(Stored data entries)
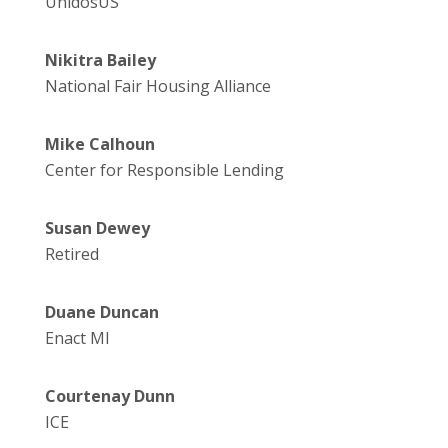
UnidosUS
Nikitra Bailey
National Fair Housing Alliance
Mike Calhoun
Center for Responsible Lending
Susan Dewey
Retired
Duane Duncan
Enact MI
Courtenay Dunn
ICE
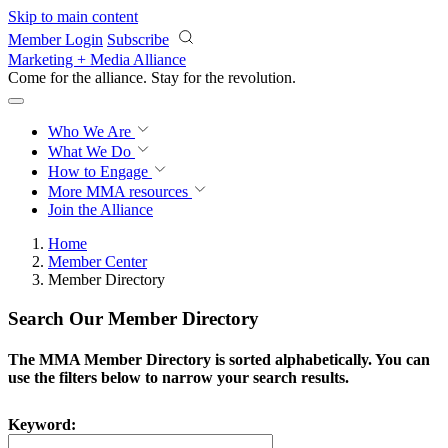
Skip to main content
Member Login
Subscribe
Marketing + Media Alliance
Come for the alliance. Stay for the
revolution.
Who We Are
What We Do
How to Engage
More
MMA resources
Join the Alliance
Home
Member Center
Member Directory
Search Our Member Directory
The MMA Member Directory is sorted alphabetically. You can
use the filters below to narrow your search results.
Keyword:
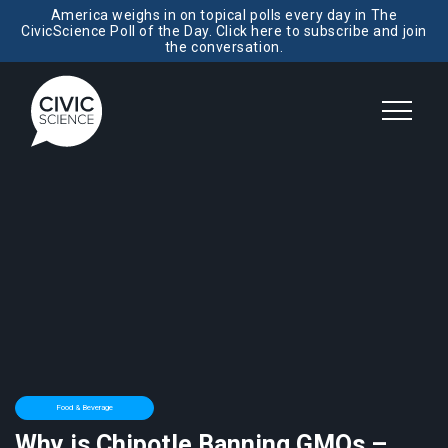
America weighs in on topical polls every day in The
CivicScience Poll of the Day. Click here to subscribe and join
the conversation.
Food & Beverage
Why is Chipotle Banning GMOs –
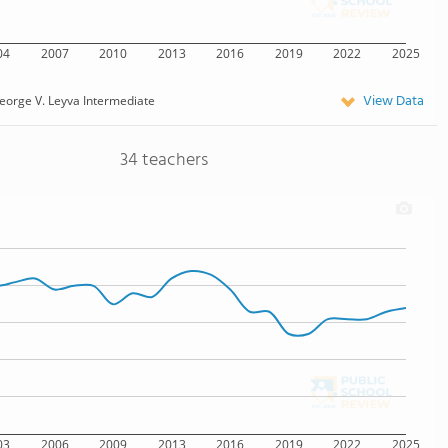
04
2007
2010
2013
2016
2019
2022
2025
View Data
eorge V. Leyva Intermediate
34 teachers
03
2006
2009
2013
2016
2019
2022
2025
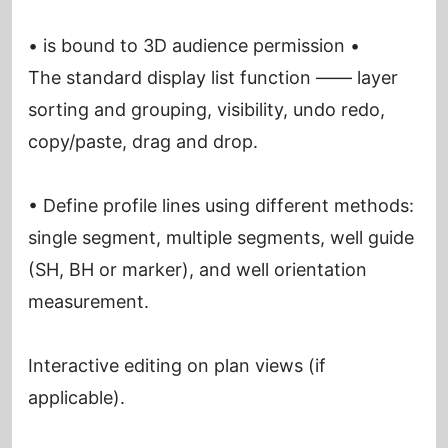
• is bound to 3D audience permission •
The standard display list function —— layer
sorting and grouping, visibility, undo redo,
copy/paste, drag and drop.
• Define profile lines using different methods:
single segment, multiple segments, well guide
(SH, BH or marker), and well orientation
measurement.
Interactive editing on plan views (if
applicable).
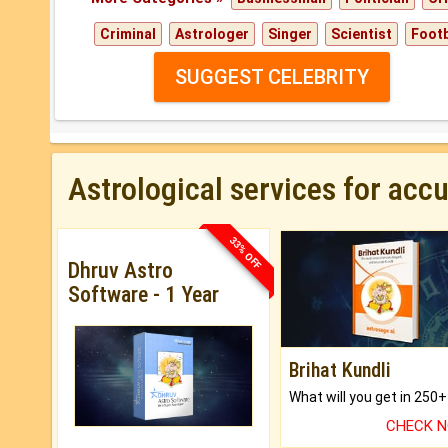
Criminal
Astrologer
Singer
Scientist
Footb
SUGGEST CELEBRITY
Astrological services for acc
33% OFF
Dhruv Astro
Software - 1 Year
Brihat Kundli
CHECK 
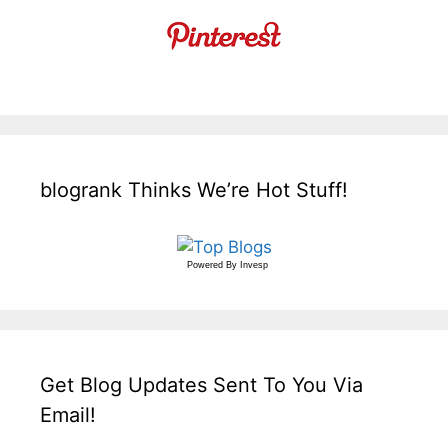
blogrank Thinks We’re Hot Stuff!
Powered By
Invesp
Get Blog Updates Sent To You Via
Email!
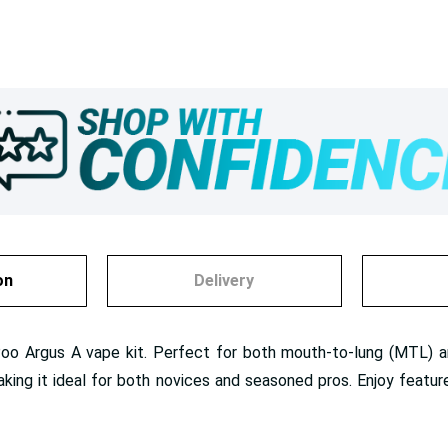
on
Delivery
Poo Argus A vape kit. Perfect for both mouth-to-lung (MTL) an
g it ideal for both novices and seasoned pros. Enjoy features 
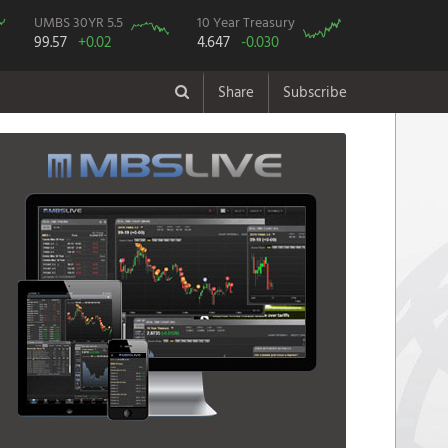
UMBS 30YR 5.5
10 Year Treasury
99.57
+0.02
4.647
-0.030
Share
Subscribe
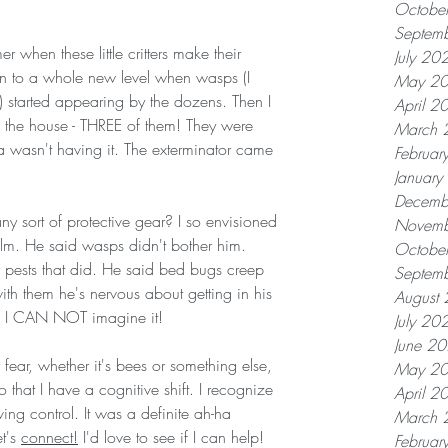
Octobe
Septem
r when these little critters make their 
July 20
n to a whole new level when wasps (I 
May 2
s) started appearing by the dozens. Then I 
April 2
 the house - THREE of them! They were 
March 
 wasn't having it. The exterminator came 
Februar
Januar
Decemb
y sort of protective gear? I so envisioned 
Novemb
lm. He said wasps didn't bother him. 
Octobe
 pests that did. He said bed bugs creep 
Septem
th them he's nervous about getting in his 
August
e. I CAN NOT imagine it! 
July 20
June 2
ar fear, whether it's bees or something else, 
May 2
o that I have a cognitive shift. I recognize 
April 2
ving control. It was a definite ah-ha 
March 
t's 
connect!
 I'd love to see if I can help! 
Februar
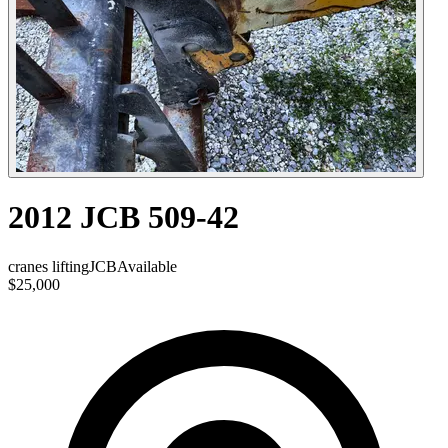
2012 JCB 509-42
cranes lifting
JCB
Available
$25,000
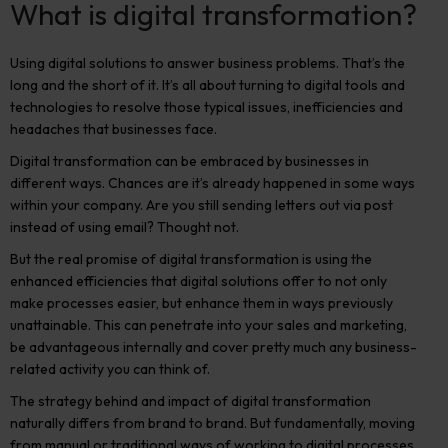
What is digital transformation?
Using digital solutions to answer business problems. That’s the
long and the short of it. It’s all about turning to digital tools and
technologies to resolve those typical issues, inefficiencies and
headaches that businesses face.
Digital transformation can be embraced by businesses in
different ways. Chances are it’s already happened in some ways
within your company. Are you still sending letters out via post
instead of using email? Thought not.
But the real promise of digital transformation is using the
enhanced efficiencies that digital solutions offer to not only
make processes easier, but enhance them in ways previously
unattainable. This can penetrate into your sales and marketing,
be advantageous internally and cover pretty much any business-
related activity you can think of.
The strategy behind and impact of digital transformation
naturally differs from brand to brand. But fundamentally, moving
from manual or traditional ways of working to digital processes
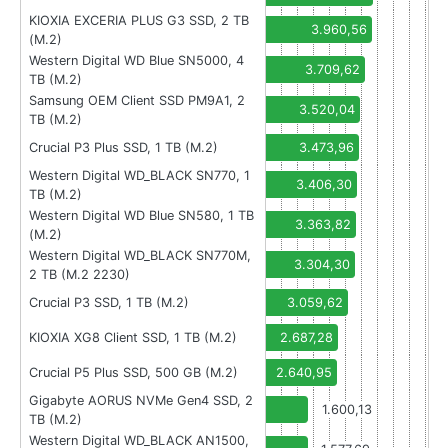
KIOXIA EXCERIA PLUS G3 SSD, 2 TB
3.960,56
(M.2)
Western Digital WD Blue SN5000, 4
3.709,62
TB (M.2)
Samsung OEM Client SSD PM9A1, 2
3.520,04
TB (M.2)
Crucial P3 Plus SSD, 1 TB (M.2)
3.473,96
Western Digital WD_BLACK SN770, 1
3.406,30
TB (M.2)
Western Digital WD Blue SN580, 1 TB
3.363,82
(M.2)
Western Digital WD_BLACK SN770M,
3.304,30
2 TB (M.2 2230)
Crucial P3 SSD, 1 TB (M.2)
3.059,62
KIOXIA XG8 Client SSD, 1 TB (M.2)
2.687,28
Crucial P5 Plus SSD, 500 GB (M.2)
2.640,95
Gigabyte AORUS NVMe Gen4 SSD, 2
1.600,13
TB (M.2)
Western Digital WD_BLACK AN1500,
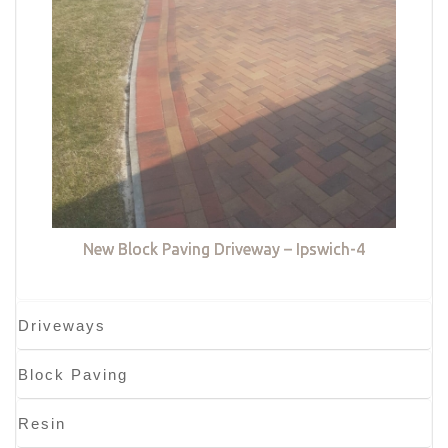
New Block Paving Driveway – Ipswich-4
Driveways
Block Paving
Resin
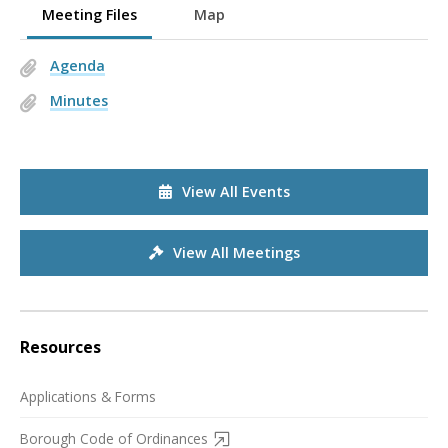
Meeting Files
Map
Agenda
Minutes
View All Events
View All Meetings
Resources
Applications & Forms
Borough Code of Ordinances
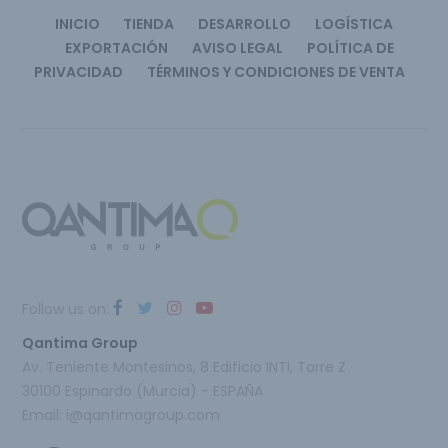
INICIO
TIENDA
DESARROLLO
LOGÍSTICA
EXPORTACIÓN
AVISO LEGAL
POLÍTICA DE
PRIVACIDAD
TÉRMINOS Y CONDICIONES DE VENTA
Follow us on:
Qantima Group
Av. Teniente Montesinos, 8 Edificio INTI, Torre Z
30100 Espinardo (Murcia) - ESPAÑA
Email:
i@qantimagroup.com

Your assignment
Find each line in the data above that contains the word "businesses", matching case, and copy those lines.

Result of this task
headaches that businesses face.
Digital transformation can be embraced by businesses in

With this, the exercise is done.